Page:Elements of the Differential and Integral Calculus - Granville - Revised.djvu/178

In the following seven examples the equations are given in parametric form.

Find ${\displaystyle {\tfrac {dy}{dx}}}$ and ${\displaystyle {\tfrac {d^{2}y}{dx^{2}}}}$ in each case:

16. ${\displaystyle x=7+t^{2},y=3+t^{2}-3t^{4}}$.	Ans. ${\displaystyle {\frac {dy}{dx}}=1-6t^{2},{\frac {d^{2}y}{dx^{2}}}=-6}$.
17. ${\displaystyle x=\cot t,y=\sin ^{3}t}$.	Ans. ${\displaystyle {\frac {dy}{dx}}=-3\sin ^{4}t\cos t,{\frac {d^{2}y}{dx^{2}}}=3\sin ^{5}t(4-5\sin ^{2}t)}$.
18. ${\displaystyle x=a(\cos t+\sin t),y=a(\sin t-t\cos t)}$.	Ans. ${\displaystyle {\frac {dy}{dx}}=\tan t,{\frac {d^{2}y}{dx^{2}}}={\frac {1}{at\cos ^{3}t}}}$.
19. ${\displaystyle x={\frac {1-t}{1+t}},y={\frac {2t}{1+t}}}$.
20. ${\displaystyle x=2t,y=2-t^{2}}$.
21. ${\displaystyle x=1-t^{2},y=t^{3}}$.
22. ${\displaystyle x=a\cos t,y=b\sin t}$.
23. Transform ${\displaystyle {\frac {x{\frac {dy}{dx}}-y}{\sqrt {1+\left({\frac {dy}{dx}}\right)^{2}}}}}$ by assuming ${\displaystyle x=\rho \cos \theta ,y=\rho \sin \theta }$.
	Ans. ${\displaystyle {\frac {\rho ^{2}}{\sqrt {\rho \left({\frac {d\rho }{d\theta }}\right)^{2}}}}}$.
24. Let ${\displaystyle f(x,y)=0}$ be the equation of a curve.
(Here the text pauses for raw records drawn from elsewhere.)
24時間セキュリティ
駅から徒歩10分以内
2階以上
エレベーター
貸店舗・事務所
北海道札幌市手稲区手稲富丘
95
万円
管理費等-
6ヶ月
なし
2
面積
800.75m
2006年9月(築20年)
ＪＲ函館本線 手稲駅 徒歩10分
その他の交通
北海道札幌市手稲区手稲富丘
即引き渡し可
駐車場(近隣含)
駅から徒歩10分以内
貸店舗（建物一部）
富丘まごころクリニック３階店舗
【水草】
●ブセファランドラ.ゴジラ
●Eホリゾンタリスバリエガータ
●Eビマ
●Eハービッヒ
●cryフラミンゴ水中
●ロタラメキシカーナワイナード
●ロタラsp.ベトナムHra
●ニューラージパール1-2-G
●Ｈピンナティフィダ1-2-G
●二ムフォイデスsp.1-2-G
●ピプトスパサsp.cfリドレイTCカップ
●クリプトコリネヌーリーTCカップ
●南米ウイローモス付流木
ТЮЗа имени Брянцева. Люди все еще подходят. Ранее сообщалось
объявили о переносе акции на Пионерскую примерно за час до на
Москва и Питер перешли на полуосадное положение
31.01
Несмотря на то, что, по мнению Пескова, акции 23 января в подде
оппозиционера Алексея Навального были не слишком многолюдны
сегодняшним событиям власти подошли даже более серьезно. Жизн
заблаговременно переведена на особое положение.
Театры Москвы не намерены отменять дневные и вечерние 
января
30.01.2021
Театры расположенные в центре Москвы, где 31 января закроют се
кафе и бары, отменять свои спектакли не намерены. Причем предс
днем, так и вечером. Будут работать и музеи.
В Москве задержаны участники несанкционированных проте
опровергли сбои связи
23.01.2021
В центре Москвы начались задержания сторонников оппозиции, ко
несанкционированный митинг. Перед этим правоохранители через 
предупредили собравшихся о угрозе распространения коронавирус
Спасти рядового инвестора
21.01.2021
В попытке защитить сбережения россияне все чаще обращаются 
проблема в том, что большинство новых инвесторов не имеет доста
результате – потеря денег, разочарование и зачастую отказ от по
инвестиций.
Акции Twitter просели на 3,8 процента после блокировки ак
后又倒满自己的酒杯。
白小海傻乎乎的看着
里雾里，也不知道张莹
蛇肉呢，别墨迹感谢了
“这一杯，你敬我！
Find an expression for its slope ${\displaystyle \left({\frac {dy}{dx}}\right)}$ in terms of polar coördinates.
	Ans. ${\displaystyle {\frac {dy}{dx}}={\frac {\rho \cos \theta +\sin \theta {\frac {d\rho }{d\theta }}}{-\rho \sin \theta +\cos \theta {\frac {d\rho }{d\theta }}}}}$.